## TEXTE DU DOCUMENT:

DE LAUNAY - COMMANDANT GÉNÉRAL DE L'ARMÉE DU CENTRE ET DE LA DIVISION DES SABLES

DE LAUNAY

C'est une des figures les plus étranges des guerres vendéennes que le lieutenant de Charette de Launay. (Il signait ainsi ; voir une pièce reproduite dans les Mémoires de Poirier de Beauvais, page 370).


Il se disait gentilhomme normand et, d'après de Bourniseaux, se vantait d'être "parent de l'ancien gouverneur de la Bastille en 1789" ; mais on n'a jamais pu savoir d'une manière certaine à quelle famille il appartenait, ni quel était son pays d'origine. Son accent semblait prouver qu'il était bien de la Normandie. "On a prétendu qu'il avait été curé constitutionnel". (La Fontenelle de Vaudoré)


Il avait environ trente ans. Tous ceux qui l'ont connu s'accordent à dire qu'il était de visage agréable, avait beaucoup d'esprit, de l'instruction, une éloquence naturelle et intarissable, un courage brillant, même "héroïque", dit Poirier de Beauvais, mais intermittent, suivant Lucas de la Championnière, et variant avec la quantité d'eau-de-vie qu'il avait bue avant le combat. Il mentait audacieusement et, chose singulière, "affectait un parfait athéisme, même dans la Vendée". (Alphonse de Beauchamp, Histoire de la guerre de la Vendée, 4e édition, tome III, page 388)


Il servait parmi les républicains quand il fut pris par la grande armée royaliste à Fougères (de Bourniseaux).
Lucas de la Championnière écrit dans ses Mémoires sur la Guerre de la Vendée (page 123) : "Il dut la liberté et la vie à un des chefs qui l'avait fait prisonnier et remplit quelque temps auprès de lui le vil emploi de palefrenier".


Mais il n'était pas homme à rester garçon d'écurie, ayant au plus haut degré l'esprit d'intrigue et l'ambition de parvenir. Il se battit "pour la cause royale avec valeur à la Flèche et à Dol" (de Bourniseaux), et sut se faire bien voir du général de Sapinaud qui l'emmena avec lui dans la Vendée après la déroute du Mans.

## DONNÉES FOURNIES:

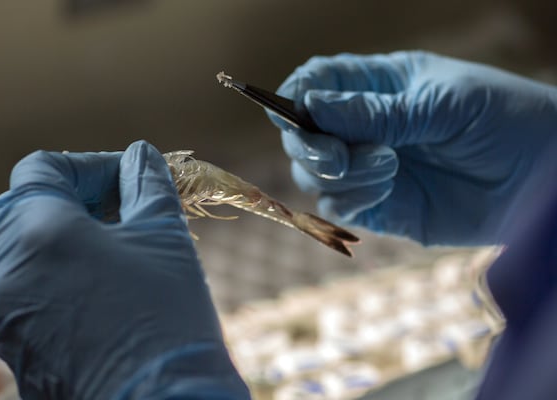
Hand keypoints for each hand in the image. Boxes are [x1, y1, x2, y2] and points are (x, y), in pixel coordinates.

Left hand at [0, 141, 248, 398]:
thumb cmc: (166, 315)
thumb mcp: (165, 235)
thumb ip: (147, 183)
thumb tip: (141, 156)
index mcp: (40, 233)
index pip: (41, 168)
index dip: (89, 164)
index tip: (129, 178)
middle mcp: (10, 271)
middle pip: (25, 207)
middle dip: (74, 198)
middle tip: (121, 210)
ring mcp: (10, 315)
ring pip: (26, 252)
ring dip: (67, 236)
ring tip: (119, 249)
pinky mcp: (21, 348)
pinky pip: (31, 293)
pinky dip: (61, 275)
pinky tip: (106, 289)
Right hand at [269, 51, 556, 244]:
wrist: (545, 177)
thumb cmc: (502, 119)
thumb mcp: (441, 103)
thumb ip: (376, 111)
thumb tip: (310, 106)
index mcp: (378, 86)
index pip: (315, 85)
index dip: (294, 98)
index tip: (292, 114)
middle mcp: (365, 128)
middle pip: (303, 136)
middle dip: (310, 147)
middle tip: (338, 155)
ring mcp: (369, 170)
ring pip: (315, 176)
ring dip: (340, 174)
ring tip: (390, 166)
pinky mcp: (381, 208)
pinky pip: (339, 207)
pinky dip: (352, 200)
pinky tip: (389, 188)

## CONSIGNE DE L'EXERCICE:
Pourriez-vous poursuivre le texte sur de Launay, le lieutenant de Charette, à partir de là où il s'arrête ?

## RÉPONSE ATTENDUE:
Arrivés aux environs de Mortagne-sur-Sèvre, ils y trouvèrent du Chillou, de Concise et de Vaugiraud et réussirent à rassembler une petite armée où de Launay fut nommé "commandant général de l'infanterie". Il acquit vite sur les soldats une grande influence, grâce à ses harangues pleines de verve, malgré sa voix de femme et "ses formes peu viriles" qui lui donnaient l'apparence "d'un hermaphrodite".


Il paraissait d'autant plus attaché à Sapinaud "qu'il était amoureux de sa soeur". (de Bourniseaux).
"Mal accueilli dans ses prétentions" il quitta l'armée du Centre. Allard, chez lequel il s'était caché en arrivant dans le pays, le conduisit à Charette qui lui donna d'abord les fonctions de major de division, puis le mit à la tête de sa division des Sables d'Olonne commandée auparavant par le vieux général Joly.

 

de Launay 3


C'était en juillet 1794.


Le 17 de ce mois, au combat de la Chambaudière, "il s'avança, comme un hussard pour narguer l'ennemi ; une balle lui traversa la poitrine : sa blessure semblait mortelle ; cependant il fut guéri en très peu de temps." (Lucas de la Championnière, Mémoires, page 97.)


C'est lui qui, le 5 septembre suivant, entra avec l'avant-garde de Charette dans le camp de la Roullière aux portes de Nantes et en chassa les Républicains. "Il fit des prodiges de valeur", dit le Bouvier-Desmortiers (Vie du général Charette, p. 236).


Le 14, à l'assaut du camp de Fréligné près de Touvois, il fut encore blessé d'une balle dans la poitrine. (La Fontenelle de Vaudoré, Biographies des Vendéens et des Chouans publiées en 1890, par M. René Vallette dans la Revue du Bas-Poitou, sous le titre Autour du Drapeau blanc).


D'après les papiers du même auteur conservés à la Bibliothèque municipale de Niort, lorsque Joly eût été assassiné, "Delaunay somma sa femme de dire où étaient les trésors de son mari. Celle-ci s'y refusa d'abord ; menacée de mort elle conduisit le divisionnaire au lieu où était la cachette. Delaunay s'étant assuré de la vérité de la révélation mit à mort la malheureuse épouse de Joly."

Lucas de la Championnière, le plus impartial des historiens de la Vendée, confirme cette accusation dans ses mémoires (pages 91 et suiv.). "La manière splendide avec laquelle Launay vécut depuis dans sa division, dit-il, ne donne que trop d'autorité à de pareils bruits. Nous verrons bientôt que son crime ne resta pas impuni."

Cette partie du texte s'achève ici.